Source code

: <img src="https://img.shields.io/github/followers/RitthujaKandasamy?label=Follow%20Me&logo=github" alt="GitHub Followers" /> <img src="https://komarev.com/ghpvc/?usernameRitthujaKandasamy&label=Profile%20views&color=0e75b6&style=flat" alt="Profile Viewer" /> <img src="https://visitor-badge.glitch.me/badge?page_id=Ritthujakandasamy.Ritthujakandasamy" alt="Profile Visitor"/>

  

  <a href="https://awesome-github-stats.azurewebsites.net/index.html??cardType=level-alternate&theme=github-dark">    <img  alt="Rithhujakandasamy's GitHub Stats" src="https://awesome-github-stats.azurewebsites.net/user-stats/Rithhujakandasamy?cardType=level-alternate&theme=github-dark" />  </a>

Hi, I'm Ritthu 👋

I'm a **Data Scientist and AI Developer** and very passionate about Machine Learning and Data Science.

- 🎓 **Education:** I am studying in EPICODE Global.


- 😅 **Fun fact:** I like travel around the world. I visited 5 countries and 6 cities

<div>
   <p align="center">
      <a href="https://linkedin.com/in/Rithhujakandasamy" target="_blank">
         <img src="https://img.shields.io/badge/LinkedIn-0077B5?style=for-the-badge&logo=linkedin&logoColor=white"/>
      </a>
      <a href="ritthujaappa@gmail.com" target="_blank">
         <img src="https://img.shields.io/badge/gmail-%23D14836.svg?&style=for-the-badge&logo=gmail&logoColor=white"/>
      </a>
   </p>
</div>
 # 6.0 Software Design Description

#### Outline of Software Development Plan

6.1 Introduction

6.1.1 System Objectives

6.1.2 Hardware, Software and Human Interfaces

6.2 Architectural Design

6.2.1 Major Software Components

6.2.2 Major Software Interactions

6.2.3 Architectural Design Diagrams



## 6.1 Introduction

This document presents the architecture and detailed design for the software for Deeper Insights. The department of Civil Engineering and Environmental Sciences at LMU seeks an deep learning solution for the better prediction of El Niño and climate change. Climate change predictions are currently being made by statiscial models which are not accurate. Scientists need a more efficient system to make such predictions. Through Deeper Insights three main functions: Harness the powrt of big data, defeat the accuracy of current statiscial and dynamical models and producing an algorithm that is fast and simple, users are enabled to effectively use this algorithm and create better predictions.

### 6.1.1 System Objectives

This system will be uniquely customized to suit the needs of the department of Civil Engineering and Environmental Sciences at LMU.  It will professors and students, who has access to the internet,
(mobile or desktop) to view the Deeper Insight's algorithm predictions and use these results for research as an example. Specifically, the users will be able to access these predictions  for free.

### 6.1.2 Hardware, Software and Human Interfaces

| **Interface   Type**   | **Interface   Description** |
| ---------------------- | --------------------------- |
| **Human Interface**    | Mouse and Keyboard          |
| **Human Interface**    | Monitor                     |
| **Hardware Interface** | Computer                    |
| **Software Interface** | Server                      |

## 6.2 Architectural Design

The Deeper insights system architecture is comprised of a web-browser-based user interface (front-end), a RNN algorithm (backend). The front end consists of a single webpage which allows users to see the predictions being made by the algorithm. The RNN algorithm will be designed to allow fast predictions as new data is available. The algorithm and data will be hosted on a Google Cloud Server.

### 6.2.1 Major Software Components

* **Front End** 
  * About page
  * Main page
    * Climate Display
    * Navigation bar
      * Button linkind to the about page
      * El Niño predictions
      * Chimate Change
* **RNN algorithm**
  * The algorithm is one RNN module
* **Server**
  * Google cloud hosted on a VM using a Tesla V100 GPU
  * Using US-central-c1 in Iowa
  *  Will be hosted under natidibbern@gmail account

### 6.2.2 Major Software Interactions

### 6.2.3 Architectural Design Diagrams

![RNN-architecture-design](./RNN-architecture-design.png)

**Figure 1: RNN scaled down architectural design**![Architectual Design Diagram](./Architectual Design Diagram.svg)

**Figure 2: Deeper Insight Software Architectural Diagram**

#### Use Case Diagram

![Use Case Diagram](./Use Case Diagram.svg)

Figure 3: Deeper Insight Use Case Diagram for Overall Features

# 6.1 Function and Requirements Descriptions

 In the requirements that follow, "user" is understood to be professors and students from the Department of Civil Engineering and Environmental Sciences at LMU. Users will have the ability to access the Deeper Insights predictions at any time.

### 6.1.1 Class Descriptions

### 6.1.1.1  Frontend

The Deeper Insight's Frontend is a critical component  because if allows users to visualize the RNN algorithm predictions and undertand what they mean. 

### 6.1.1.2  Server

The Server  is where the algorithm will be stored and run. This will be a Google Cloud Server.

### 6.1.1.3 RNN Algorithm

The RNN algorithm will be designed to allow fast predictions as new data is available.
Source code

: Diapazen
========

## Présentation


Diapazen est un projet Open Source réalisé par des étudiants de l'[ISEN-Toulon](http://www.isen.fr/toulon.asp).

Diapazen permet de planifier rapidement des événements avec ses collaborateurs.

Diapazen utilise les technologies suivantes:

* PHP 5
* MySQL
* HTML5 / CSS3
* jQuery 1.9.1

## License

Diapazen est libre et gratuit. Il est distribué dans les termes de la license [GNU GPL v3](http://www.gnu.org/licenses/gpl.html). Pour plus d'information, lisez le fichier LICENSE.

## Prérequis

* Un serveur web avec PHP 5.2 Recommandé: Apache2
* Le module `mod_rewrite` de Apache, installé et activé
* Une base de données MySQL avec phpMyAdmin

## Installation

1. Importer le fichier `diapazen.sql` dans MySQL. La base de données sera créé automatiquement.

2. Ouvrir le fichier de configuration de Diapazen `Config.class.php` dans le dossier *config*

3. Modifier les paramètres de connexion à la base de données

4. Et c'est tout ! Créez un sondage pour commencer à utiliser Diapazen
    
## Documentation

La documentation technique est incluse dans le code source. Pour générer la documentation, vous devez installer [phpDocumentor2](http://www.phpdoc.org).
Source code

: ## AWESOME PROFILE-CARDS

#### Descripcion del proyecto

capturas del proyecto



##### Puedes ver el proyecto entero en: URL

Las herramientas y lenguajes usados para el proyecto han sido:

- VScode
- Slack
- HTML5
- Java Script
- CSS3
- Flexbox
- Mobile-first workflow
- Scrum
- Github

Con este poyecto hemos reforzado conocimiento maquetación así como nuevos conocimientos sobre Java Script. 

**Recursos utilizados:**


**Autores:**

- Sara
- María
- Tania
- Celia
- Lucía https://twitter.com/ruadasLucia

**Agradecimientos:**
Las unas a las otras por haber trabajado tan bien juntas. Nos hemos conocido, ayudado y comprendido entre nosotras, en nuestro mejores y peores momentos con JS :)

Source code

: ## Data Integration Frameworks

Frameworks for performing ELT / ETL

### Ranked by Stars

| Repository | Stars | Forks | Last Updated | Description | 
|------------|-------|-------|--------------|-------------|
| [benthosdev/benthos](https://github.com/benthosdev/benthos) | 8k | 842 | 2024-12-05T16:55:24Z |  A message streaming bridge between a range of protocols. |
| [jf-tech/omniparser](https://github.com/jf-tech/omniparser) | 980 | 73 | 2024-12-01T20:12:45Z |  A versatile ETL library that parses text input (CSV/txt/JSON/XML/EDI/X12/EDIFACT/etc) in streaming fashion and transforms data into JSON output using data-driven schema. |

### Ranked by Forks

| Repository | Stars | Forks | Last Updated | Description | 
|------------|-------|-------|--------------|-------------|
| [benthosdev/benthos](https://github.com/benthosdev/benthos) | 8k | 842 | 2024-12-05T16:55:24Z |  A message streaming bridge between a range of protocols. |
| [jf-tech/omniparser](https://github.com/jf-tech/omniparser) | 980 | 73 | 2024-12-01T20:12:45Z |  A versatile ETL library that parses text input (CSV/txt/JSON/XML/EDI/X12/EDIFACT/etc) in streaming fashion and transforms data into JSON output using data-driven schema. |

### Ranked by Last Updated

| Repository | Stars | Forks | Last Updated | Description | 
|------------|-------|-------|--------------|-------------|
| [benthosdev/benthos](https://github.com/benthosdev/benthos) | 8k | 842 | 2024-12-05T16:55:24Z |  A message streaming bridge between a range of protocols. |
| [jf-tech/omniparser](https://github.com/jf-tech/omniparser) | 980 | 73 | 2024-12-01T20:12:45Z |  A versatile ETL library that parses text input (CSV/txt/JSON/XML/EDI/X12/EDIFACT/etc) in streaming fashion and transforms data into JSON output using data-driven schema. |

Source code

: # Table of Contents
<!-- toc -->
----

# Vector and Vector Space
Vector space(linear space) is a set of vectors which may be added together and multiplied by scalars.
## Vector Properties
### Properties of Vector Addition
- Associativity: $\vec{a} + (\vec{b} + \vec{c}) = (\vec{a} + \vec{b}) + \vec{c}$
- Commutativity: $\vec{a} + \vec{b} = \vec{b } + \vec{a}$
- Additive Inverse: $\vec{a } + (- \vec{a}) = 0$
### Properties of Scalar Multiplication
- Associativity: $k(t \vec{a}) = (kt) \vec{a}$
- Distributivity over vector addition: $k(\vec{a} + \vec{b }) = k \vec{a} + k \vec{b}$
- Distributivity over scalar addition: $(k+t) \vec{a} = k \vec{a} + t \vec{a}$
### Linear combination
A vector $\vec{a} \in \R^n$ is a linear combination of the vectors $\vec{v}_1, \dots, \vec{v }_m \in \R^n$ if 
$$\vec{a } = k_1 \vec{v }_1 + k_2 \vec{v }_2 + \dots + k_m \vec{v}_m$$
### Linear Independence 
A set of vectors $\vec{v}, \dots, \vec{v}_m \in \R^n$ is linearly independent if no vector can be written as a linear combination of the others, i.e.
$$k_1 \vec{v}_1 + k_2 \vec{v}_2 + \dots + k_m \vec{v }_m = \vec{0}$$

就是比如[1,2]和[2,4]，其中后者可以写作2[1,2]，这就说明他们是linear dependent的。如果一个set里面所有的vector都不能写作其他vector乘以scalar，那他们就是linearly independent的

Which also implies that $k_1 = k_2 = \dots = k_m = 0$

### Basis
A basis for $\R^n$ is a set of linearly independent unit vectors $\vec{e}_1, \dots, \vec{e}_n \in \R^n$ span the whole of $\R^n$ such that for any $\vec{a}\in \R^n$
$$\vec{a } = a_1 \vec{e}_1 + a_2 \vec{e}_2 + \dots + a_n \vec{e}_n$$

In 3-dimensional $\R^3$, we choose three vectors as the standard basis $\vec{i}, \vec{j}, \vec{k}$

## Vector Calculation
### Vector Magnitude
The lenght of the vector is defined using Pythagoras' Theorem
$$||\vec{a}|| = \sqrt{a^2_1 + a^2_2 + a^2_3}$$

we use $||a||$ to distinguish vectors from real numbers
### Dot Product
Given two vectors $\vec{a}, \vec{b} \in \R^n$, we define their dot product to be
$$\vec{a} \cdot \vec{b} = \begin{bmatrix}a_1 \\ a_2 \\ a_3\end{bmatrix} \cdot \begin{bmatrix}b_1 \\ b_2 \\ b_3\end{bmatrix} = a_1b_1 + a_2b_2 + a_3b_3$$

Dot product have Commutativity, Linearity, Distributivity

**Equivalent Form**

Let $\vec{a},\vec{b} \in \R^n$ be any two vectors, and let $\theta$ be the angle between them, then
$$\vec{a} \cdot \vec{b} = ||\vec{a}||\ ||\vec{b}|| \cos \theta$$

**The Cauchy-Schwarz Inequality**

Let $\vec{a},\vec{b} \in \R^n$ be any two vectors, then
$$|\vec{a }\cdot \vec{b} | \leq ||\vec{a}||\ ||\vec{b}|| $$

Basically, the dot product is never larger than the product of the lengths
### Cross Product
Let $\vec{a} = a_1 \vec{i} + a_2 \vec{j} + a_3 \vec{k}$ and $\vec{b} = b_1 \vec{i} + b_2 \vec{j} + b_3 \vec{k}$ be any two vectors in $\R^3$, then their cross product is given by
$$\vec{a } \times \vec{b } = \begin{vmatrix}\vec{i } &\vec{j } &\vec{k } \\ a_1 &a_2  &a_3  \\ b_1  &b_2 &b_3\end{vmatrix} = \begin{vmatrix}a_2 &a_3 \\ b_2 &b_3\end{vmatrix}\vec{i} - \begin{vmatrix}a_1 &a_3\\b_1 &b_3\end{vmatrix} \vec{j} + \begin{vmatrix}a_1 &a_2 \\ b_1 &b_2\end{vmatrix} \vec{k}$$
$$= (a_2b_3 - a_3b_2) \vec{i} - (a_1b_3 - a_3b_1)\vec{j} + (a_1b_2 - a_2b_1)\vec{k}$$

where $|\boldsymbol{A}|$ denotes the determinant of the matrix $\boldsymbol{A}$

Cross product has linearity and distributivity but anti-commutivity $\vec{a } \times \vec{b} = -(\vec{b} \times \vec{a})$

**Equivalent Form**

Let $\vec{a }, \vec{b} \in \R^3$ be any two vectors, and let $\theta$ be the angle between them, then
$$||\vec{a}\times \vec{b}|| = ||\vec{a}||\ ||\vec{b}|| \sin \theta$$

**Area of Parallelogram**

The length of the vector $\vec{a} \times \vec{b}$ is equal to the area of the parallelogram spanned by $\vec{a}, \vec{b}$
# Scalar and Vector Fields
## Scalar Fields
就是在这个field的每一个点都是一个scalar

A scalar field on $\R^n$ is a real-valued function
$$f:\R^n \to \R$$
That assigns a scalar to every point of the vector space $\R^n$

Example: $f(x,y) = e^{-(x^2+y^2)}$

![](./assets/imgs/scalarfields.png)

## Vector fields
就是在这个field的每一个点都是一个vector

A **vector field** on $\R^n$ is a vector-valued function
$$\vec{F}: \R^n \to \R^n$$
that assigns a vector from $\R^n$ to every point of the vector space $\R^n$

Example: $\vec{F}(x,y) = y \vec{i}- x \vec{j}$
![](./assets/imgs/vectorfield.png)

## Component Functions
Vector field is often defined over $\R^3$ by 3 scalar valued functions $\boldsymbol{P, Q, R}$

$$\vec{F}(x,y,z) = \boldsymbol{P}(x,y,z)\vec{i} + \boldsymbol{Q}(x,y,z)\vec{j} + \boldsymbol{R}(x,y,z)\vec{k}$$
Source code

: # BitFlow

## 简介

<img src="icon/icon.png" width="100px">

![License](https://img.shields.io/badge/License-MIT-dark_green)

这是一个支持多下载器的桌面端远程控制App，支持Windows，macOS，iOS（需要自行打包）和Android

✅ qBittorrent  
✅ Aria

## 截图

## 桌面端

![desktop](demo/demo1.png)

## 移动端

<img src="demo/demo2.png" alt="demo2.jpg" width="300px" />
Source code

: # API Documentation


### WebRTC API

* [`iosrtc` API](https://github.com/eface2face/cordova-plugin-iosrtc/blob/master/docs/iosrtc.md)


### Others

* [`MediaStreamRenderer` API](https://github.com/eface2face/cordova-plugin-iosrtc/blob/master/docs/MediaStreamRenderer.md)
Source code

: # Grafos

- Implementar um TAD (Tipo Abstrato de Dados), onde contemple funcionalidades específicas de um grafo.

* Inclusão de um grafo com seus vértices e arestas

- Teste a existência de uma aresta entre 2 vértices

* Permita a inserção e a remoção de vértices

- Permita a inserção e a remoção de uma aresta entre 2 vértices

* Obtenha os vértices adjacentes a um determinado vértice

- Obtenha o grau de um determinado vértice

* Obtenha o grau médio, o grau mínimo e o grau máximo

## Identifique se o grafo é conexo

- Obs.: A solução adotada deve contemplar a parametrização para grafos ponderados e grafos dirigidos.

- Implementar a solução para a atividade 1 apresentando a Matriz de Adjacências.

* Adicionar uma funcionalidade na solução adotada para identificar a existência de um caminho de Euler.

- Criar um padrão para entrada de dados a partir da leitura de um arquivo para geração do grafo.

_ _ _ _ _ _ _

**Task statement:** Turn the lines from the one with "## 6.1 Introduction" to the one with "### 6.1.1 System Objectives", both included, into a Markdown table with the columns Row and Line. Give each line its own numbered row and leave out blank lines.

**Result:**
| Row | Line |
|---|---|
| 1 | ## 6.1 Introduction |
| 2 | This document presents the architecture and detailed design for the software for Deeper Insights. The department of Civil Engineering and Environmental Sciences at LMU seeks an deep learning solution for the better prediction of El Niño and climate change. Climate change predictions are currently being made by statiscial models which are not accurate. Scientists need a more efficient system to make such predictions. Through Deeper Insights three main functions: Harness the powrt of big data, defeat the accuracy of current statiscial and dynamical models and producing an algorithm that is fast and simple, users are enabled to effectively use this algorithm and create better predictions. |
| 3 | ### 6.1.1 System Objectives |